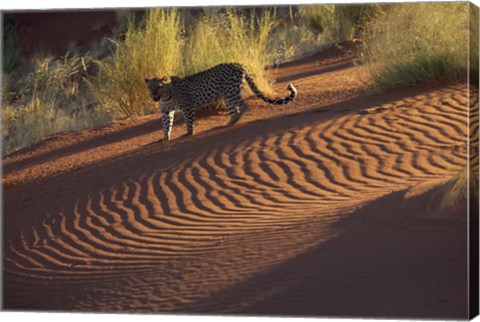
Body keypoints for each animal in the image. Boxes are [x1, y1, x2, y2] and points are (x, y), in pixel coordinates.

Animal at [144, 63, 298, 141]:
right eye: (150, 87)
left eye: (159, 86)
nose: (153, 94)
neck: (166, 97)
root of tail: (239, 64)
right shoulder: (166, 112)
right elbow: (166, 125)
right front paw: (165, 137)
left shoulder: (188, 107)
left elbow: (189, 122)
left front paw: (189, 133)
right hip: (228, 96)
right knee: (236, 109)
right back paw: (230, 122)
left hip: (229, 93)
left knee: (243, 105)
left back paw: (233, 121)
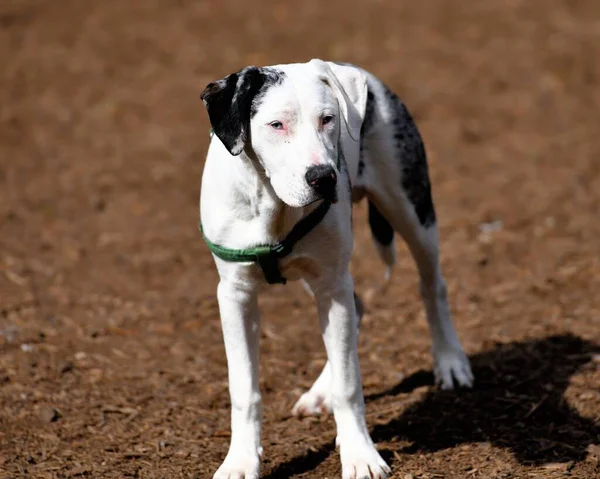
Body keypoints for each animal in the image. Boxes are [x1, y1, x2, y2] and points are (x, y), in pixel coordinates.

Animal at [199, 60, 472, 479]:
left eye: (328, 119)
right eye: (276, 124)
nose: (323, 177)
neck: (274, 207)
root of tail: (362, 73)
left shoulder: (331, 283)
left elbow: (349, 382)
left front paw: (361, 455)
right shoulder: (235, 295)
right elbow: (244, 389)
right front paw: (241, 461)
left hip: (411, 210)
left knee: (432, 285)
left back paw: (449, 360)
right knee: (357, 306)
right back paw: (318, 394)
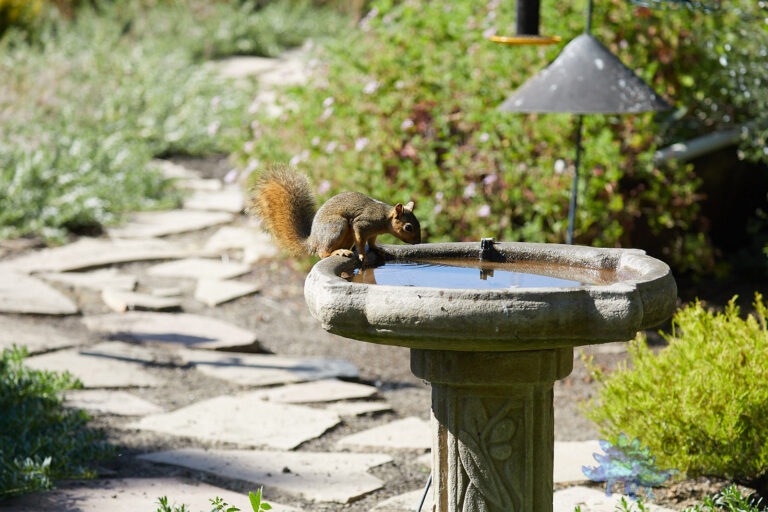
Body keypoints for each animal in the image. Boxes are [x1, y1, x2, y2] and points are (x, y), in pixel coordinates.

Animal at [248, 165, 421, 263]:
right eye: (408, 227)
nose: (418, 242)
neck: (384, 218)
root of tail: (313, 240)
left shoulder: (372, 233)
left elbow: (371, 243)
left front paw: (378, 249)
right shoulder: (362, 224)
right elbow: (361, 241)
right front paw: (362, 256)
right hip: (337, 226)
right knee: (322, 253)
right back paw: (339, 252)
###
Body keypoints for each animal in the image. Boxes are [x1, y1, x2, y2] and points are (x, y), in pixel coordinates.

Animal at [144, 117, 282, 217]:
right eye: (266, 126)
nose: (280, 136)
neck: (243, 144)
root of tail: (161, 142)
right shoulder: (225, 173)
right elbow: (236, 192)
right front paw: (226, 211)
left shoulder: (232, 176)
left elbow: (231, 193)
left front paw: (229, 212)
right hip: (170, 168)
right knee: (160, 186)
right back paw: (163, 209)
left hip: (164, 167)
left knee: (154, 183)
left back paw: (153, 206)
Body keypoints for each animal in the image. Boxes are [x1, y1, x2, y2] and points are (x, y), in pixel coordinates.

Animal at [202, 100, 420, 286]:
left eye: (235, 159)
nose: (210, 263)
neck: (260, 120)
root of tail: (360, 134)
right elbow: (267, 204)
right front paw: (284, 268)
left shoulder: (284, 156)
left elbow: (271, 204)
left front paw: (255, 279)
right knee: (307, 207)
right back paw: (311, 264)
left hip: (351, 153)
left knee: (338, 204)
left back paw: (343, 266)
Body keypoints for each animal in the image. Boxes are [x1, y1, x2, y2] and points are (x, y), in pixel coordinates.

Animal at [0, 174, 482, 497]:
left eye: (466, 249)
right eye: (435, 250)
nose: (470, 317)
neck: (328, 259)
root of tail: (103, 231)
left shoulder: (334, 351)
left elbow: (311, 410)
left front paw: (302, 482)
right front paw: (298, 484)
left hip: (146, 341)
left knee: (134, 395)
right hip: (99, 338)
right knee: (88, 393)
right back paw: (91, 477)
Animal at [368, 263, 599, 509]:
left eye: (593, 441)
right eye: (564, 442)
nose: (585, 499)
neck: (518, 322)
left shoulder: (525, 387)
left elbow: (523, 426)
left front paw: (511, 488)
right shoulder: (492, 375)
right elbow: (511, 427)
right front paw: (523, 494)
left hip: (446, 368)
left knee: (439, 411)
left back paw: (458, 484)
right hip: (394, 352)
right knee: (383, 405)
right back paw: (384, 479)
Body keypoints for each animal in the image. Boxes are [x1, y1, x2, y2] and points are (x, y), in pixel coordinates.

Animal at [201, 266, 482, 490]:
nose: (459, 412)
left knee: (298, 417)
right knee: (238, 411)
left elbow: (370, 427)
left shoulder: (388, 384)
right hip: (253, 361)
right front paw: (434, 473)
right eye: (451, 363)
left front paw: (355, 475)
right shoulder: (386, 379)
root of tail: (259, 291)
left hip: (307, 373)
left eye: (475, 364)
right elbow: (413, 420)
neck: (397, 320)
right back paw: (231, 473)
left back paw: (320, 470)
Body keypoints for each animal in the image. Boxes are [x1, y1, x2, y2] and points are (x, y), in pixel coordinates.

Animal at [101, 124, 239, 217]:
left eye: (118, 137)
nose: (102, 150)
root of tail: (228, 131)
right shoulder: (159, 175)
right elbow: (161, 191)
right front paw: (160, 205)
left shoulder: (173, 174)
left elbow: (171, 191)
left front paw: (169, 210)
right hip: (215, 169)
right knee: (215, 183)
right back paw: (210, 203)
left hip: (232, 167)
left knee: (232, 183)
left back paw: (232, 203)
###
__DESCRIPTION OF THE TASK__: Send back an exact copy of only the lines from the line with "nose: (210, 263)" up to and including the line with "right back paw: (311, 264)" in the data above.

__YOUR SOLUTION__:
nose: (210, 263)
neck: (260, 120)
root of tail: (360, 134)
right elbow: (267, 204)
right front paw: (284, 268)
left shoulder: (284, 156)
left elbow: (271, 204)
left front paw: (255, 279)
right knee: (307, 207)
right back paw: (311, 264)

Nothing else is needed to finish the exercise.